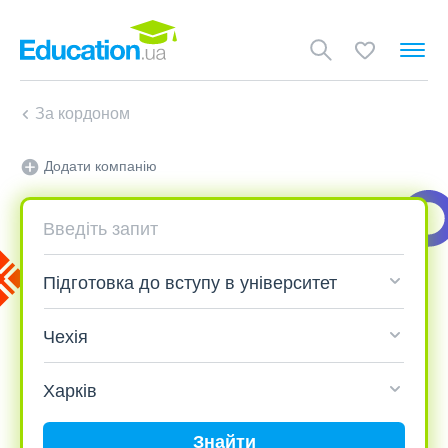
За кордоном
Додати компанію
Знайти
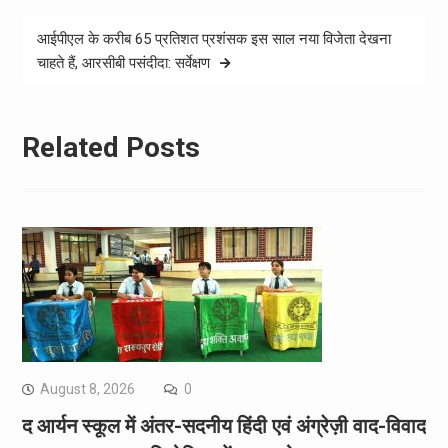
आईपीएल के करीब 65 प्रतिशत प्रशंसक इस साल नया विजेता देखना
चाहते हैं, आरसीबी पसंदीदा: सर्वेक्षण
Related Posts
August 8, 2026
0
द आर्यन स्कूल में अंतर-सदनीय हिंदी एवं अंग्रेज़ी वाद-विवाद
━━━━
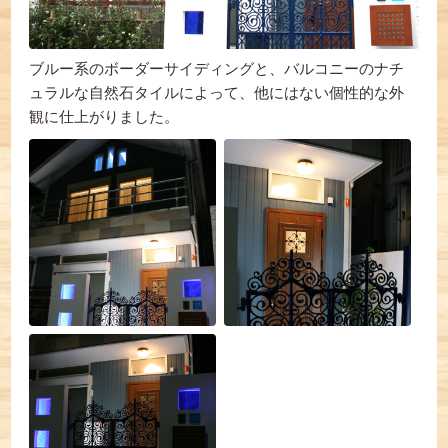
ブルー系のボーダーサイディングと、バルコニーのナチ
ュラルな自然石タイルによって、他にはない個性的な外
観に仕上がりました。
━━━━
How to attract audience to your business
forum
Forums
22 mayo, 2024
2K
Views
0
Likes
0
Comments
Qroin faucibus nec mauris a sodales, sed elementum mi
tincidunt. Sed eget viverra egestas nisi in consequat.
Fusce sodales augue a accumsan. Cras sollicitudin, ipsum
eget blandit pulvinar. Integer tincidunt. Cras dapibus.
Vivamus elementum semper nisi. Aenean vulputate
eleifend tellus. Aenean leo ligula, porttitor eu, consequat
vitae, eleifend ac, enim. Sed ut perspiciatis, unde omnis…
━━━━
What you should do :: Copy the listing above exactly, but only from the line with "За кордоном" through the line with "द आर्यन स्कूल", including those two lines and excluding any picture.

Exercise response ::
За кордоном
Додати компанію
Знайти
आईपीएल के करीब 65 प्रतिशत प्रशंसक इस साल नया विजेता देखना
चाहते हैं, आरसीबी पसंदीदा: सर्वेक्षण
Related Posts
August 8, 2026
0
द आर्यन स्कूल में अंतर-सदनीय हिंदी एवं अंग्रेज़ी वाद-विवाद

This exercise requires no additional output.